[Start of Attachment]
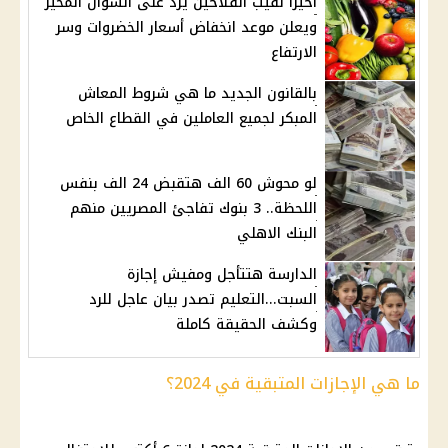
اخيرا نقيب الفلاحين يرد على السؤال المحير
ويعلن موعد انخفاض أسعار الخضروات وسر
الارتفاع
بالقانون الجديد ما هي شروط المعاش
المبكر لجميع العاملين في القطاع الخاص
لو محوش 60 الف هتقبض 24 الف بنفس
اللحظة.. 3 بنوك تفاجئ المصريين منهم
البنك الاهلي
الدارسة هتتأجل ومفيش إجازة
السبت...التعليم تصدر بيان عاجل للرد
وكشف الحقيقة كاملة
ما هي الإجازات المتبقية في 2024؟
[End of Attachment]
◆ What the task requires
Transcribe the material above in full. No picture is to be copied.

◆ Response
اخيرا نقيب الفلاحين يرد على السؤال المحير
ويعلن موعد انخفاض أسعار الخضروات وسر
الارتفاع
بالقانون الجديد ما هي شروط المعاش
المبكر لجميع العاملين في القطاع الخاص
لو محوش 60 الف هتقبض 24 الف بنفس
اللحظة.. 3 بنوك تفاجئ المصريين منهم
البنك الاهلي
الدارسة هتتأجل ومفيش إجازة
السبت...التعليم تصدر بيان عاجل للرد
وكشف الحقيقة كاملة
ما هي الإجازات المتبقية في 2024؟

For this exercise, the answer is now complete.